Hibata.id – Di atas tanah yang dulunya hijau dan subur, kini pemandangan di sekitar Lapas Pohuwato berubah drastis. Bukannya ladang pangan atau kebun hortikultura yang menyejukkan mata, yang tampak justru bentang kubangan luas—jejak dari aktivitas pertambangan emas ilegal. Di tengah genangan lumpur, ekskavator-eksavator tampak “berdansa” liar, mengeruk tanah tanpa henti demi butiran emas.

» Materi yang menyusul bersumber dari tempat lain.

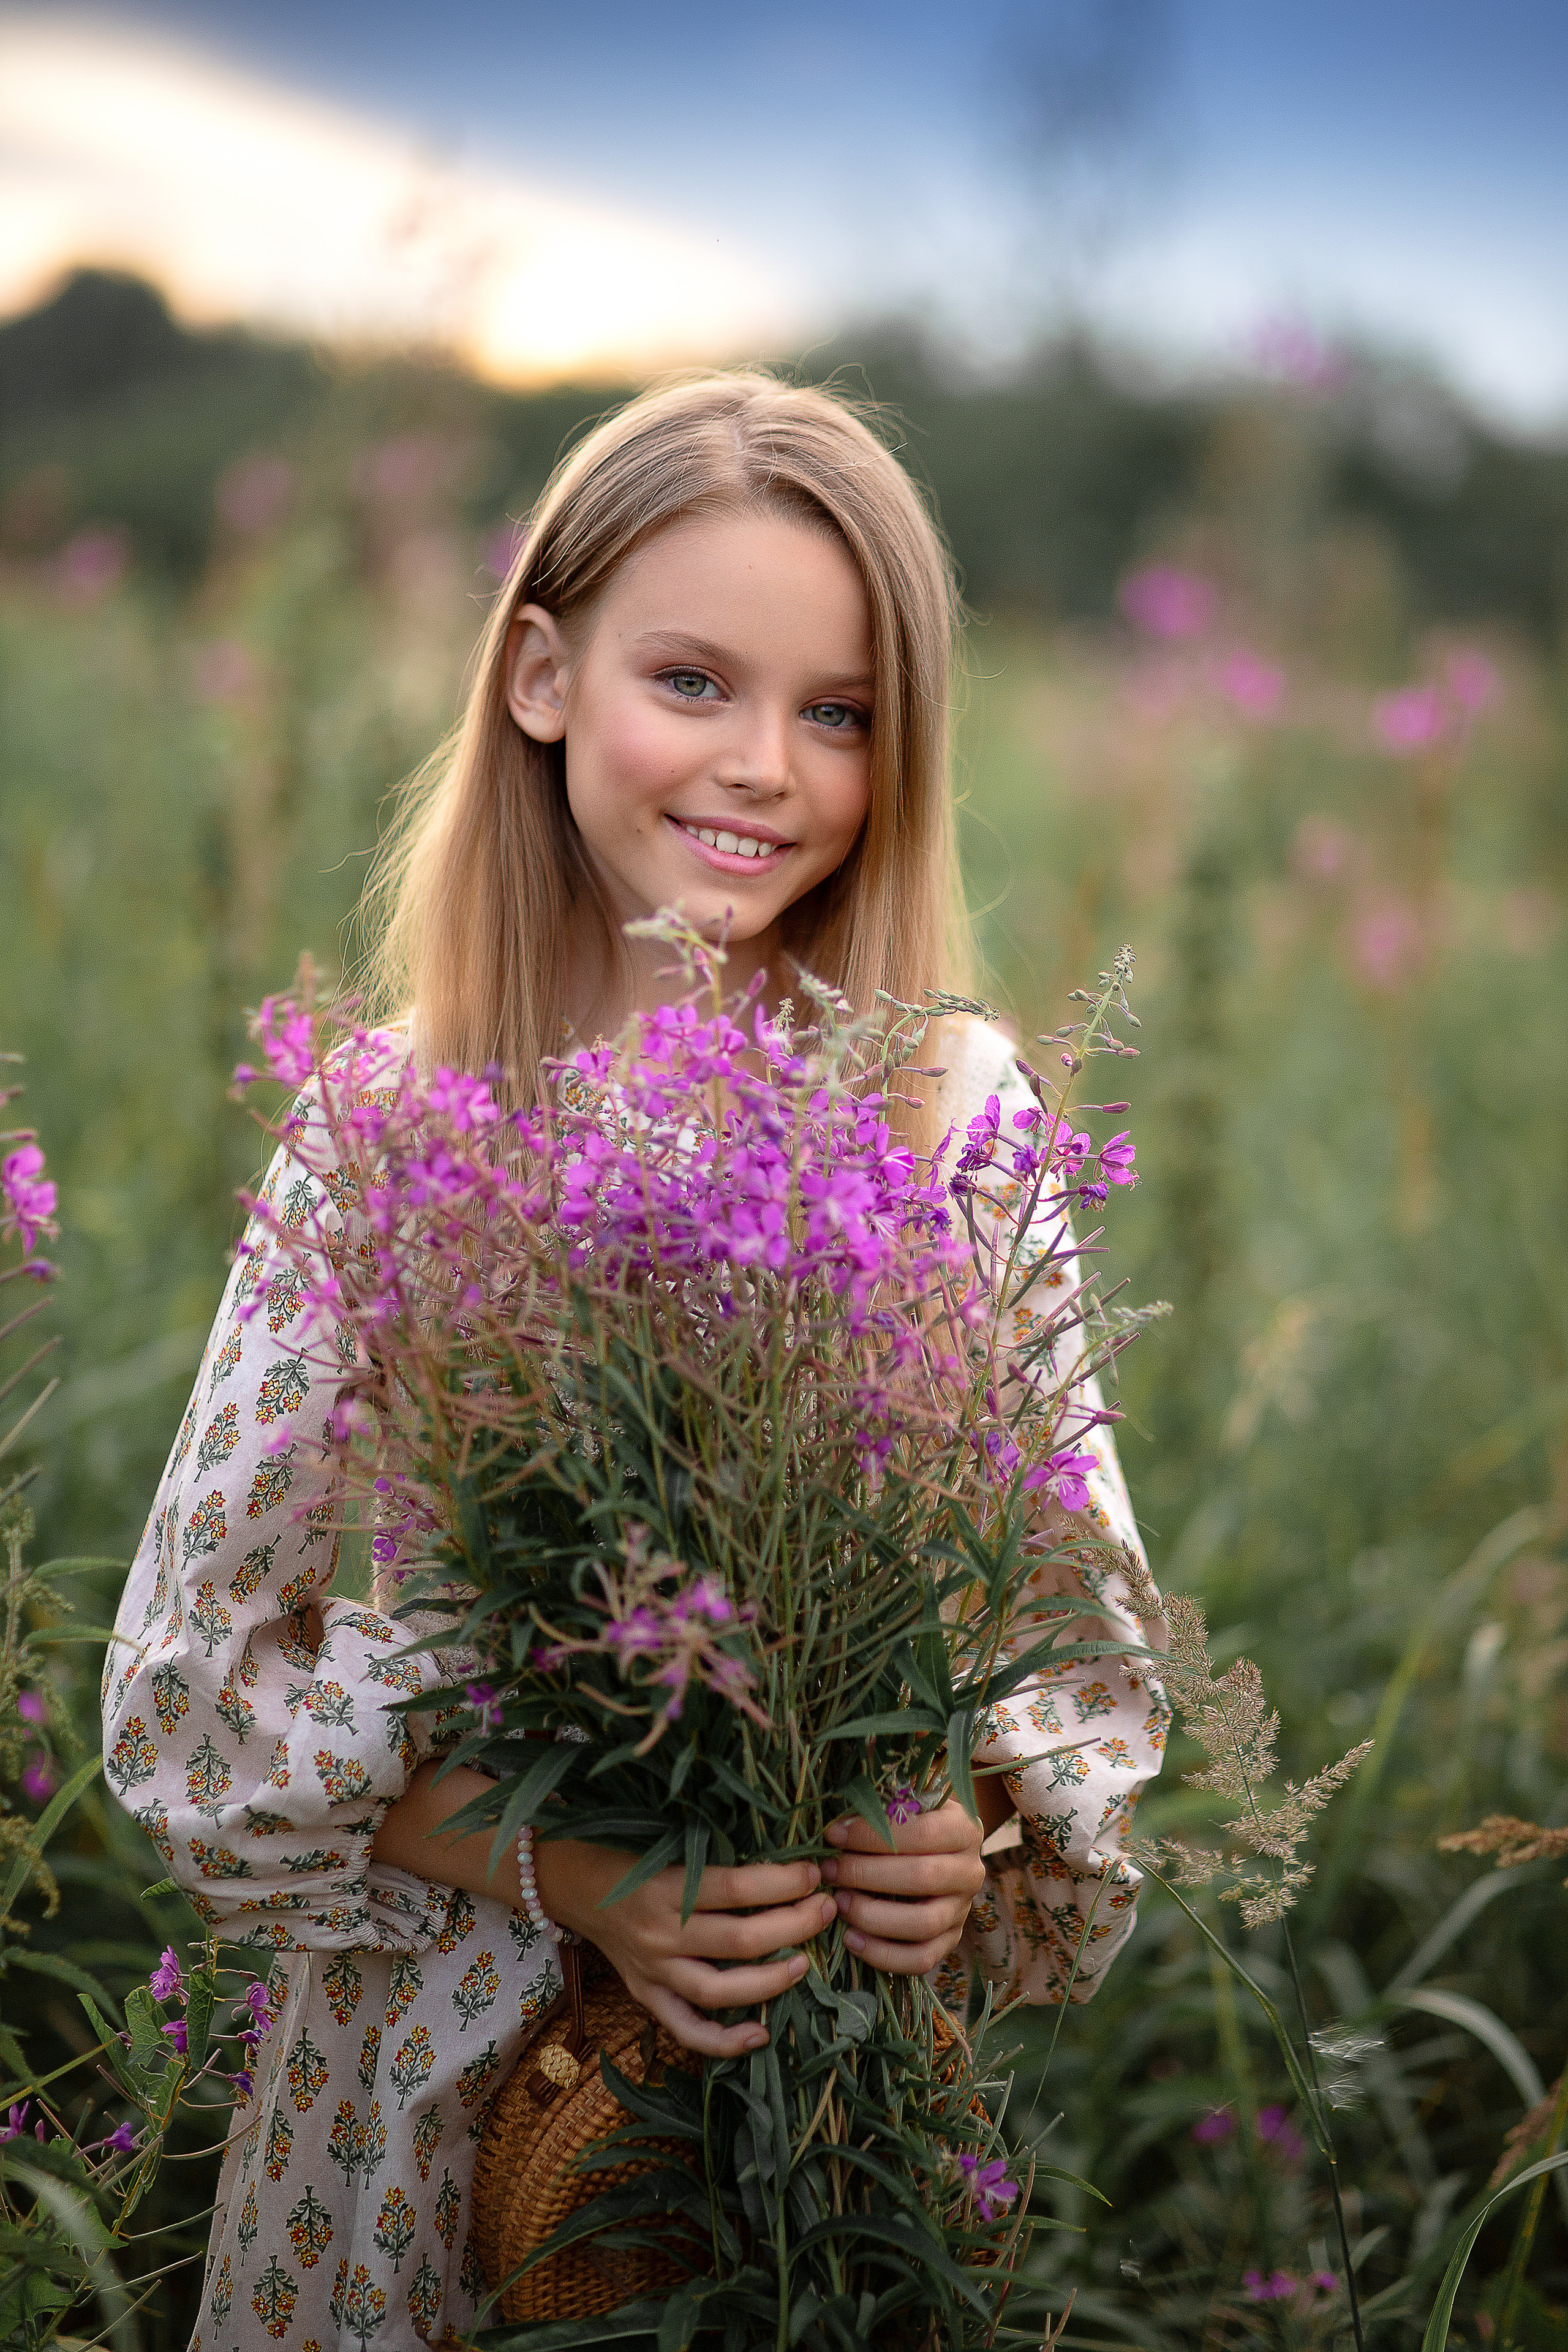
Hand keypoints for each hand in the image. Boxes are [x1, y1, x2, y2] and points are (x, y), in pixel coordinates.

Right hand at [535, 1841, 837, 2058]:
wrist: (570, 1881)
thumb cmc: (628, 1851)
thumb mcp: (666, 1840)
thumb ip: (713, 1854)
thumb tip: (783, 1856)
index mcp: (666, 1886)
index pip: (738, 1889)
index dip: (784, 1883)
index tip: (815, 1874)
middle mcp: (659, 1933)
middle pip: (739, 1940)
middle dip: (793, 1925)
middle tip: (826, 1909)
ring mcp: (652, 1970)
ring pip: (719, 1990)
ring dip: (770, 1981)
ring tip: (806, 1964)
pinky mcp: (644, 1994)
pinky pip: (686, 2029)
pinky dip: (723, 2041)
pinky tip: (760, 2035)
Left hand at [818, 1798, 985, 1974]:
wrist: (939, 1850)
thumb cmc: (911, 1821)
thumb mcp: (906, 1801)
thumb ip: (883, 1801)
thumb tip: (840, 1816)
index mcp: (964, 1829)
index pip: (921, 1833)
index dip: (873, 1834)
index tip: (833, 1834)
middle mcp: (970, 1871)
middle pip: (921, 1878)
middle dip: (866, 1874)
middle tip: (830, 1870)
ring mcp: (962, 1910)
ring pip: (923, 1923)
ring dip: (873, 1916)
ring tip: (838, 1903)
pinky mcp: (950, 1941)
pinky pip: (921, 1959)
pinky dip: (883, 1954)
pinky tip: (851, 1939)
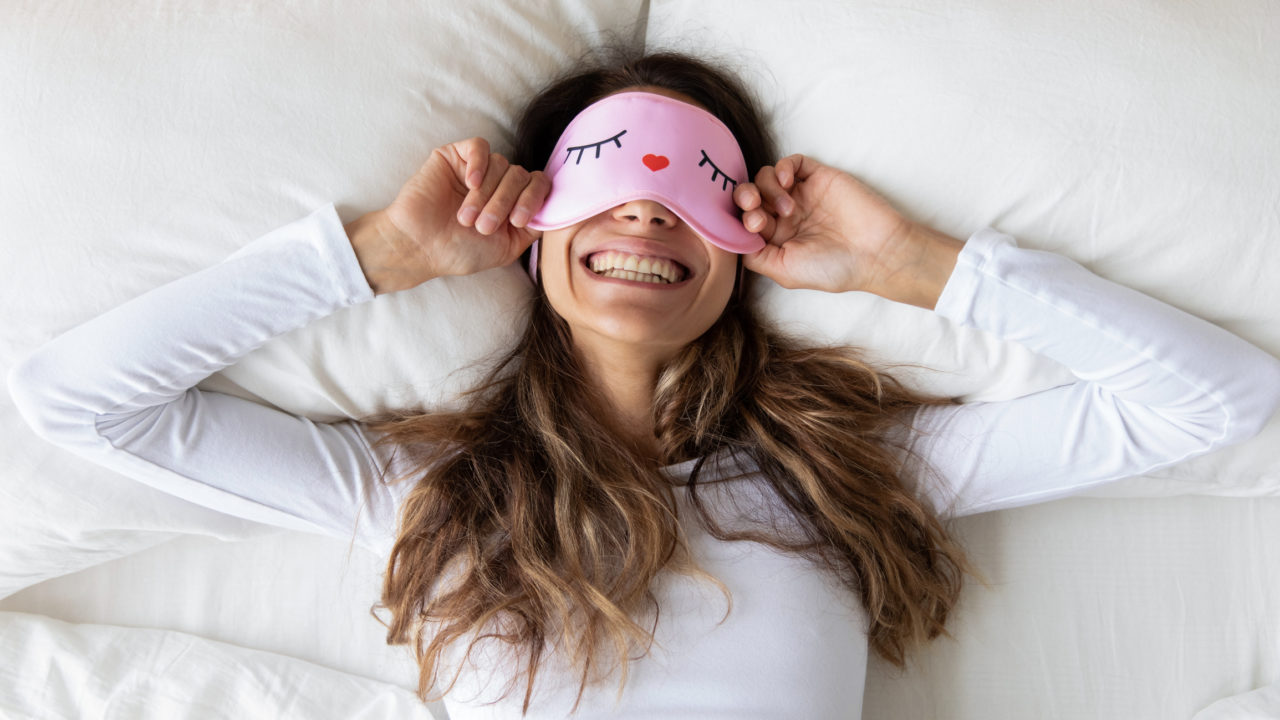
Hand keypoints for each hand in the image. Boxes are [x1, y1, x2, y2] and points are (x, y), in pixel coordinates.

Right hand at [349, 138, 549, 293]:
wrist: (420, 246)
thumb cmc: (460, 251)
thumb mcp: (507, 247)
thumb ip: (533, 227)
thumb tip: (556, 207)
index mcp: (513, 202)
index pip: (540, 185)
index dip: (534, 199)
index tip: (517, 221)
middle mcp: (499, 183)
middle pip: (520, 175)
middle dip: (504, 202)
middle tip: (483, 226)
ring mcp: (478, 168)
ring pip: (501, 163)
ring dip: (486, 194)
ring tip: (467, 217)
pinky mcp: (456, 156)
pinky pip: (480, 146)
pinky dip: (480, 164)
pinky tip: (470, 183)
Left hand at [734, 154, 961, 306]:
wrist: (876, 252)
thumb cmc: (834, 268)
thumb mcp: (785, 271)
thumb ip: (755, 257)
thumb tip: (733, 240)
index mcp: (775, 239)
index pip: (743, 221)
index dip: (739, 220)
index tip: (754, 227)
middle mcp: (784, 216)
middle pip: (749, 196)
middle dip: (744, 198)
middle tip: (754, 208)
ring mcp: (801, 195)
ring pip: (765, 177)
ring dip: (765, 188)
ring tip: (786, 207)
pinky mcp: (818, 177)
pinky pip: (791, 163)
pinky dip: (783, 168)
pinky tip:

Di balik riuh mesin dan janji semu kekayaan, tersimpan luka mendalam bagi lingkungan. Kegiatan tambang ilegal ini telah mencabik ekosistem secara brutal. Tanah dirusak tanpa belas kasihan, sungai yang dulu jernih kini tercemar bahan kimia berbahaya, dan vegetasi alami menghilang, ditelan kerakusan manusia.
Lebih memilukan lagi, kawasan sekitar Lapas Pohuwato—yang dahulu dikenal sebagai hamparan hijau dengan pepohonan dan tanaman pangan—kini menjelma menjadi lanskap bopeng. Kubangan lumpur menjadi pemandangan utama, sekaligus sarang ideal bagi nyamuk penyebar malaria.
Informasi yang dihimpun Hibata.id pada Rabu malam (23/05/2025), menunjukkan bahwa aktivitas tambang emas ilegal di Desa Balayo, Kecamatan Patilanggio, terus berlangsung dengan intensitas tinggi. Sejumlah ekskavator terlihat beroperasi bebas, seolah berlomba menampilkan “tarian maut” mereka di kubangan-kubangan besar yang terbentuk di sekitar area Lapas Pohuwato.
“Di depan lapas itu, sudah ada alat berat yang beroperasi,” ungkap salah satu sumber yang meminta identitasnya dirahasiakan.
Kerusakan lingkungan ini tak hanya mengancam ekosistem lokal, tapi juga membawa risiko besar bagi kesehatan masyarakat dan ketahanan pangan daerah. Pohuwato kini menjadi cermin suram dari lemahnya penegakan hukum dan rendahnya kesadaran akan pentingnya menjaga lingkungan hidup.
Padahal, Undang-Undang Minerba Pasal 158 sudah sangat jelas menyatakan bahwa siapa pun yang melakukan kegiatan pertambangan tanpa izin dapat dikenai sanksi pidana hingga lima tahun penjara dan denda sebesar seratus miliar rupiah. Namun, bagi para pelaku tambang ilegal di Balayo, aturan hukum ini seolah hanya sebatas tulisan—tak lebih dari sekadar formalitas yang tak pernah ditegakkan.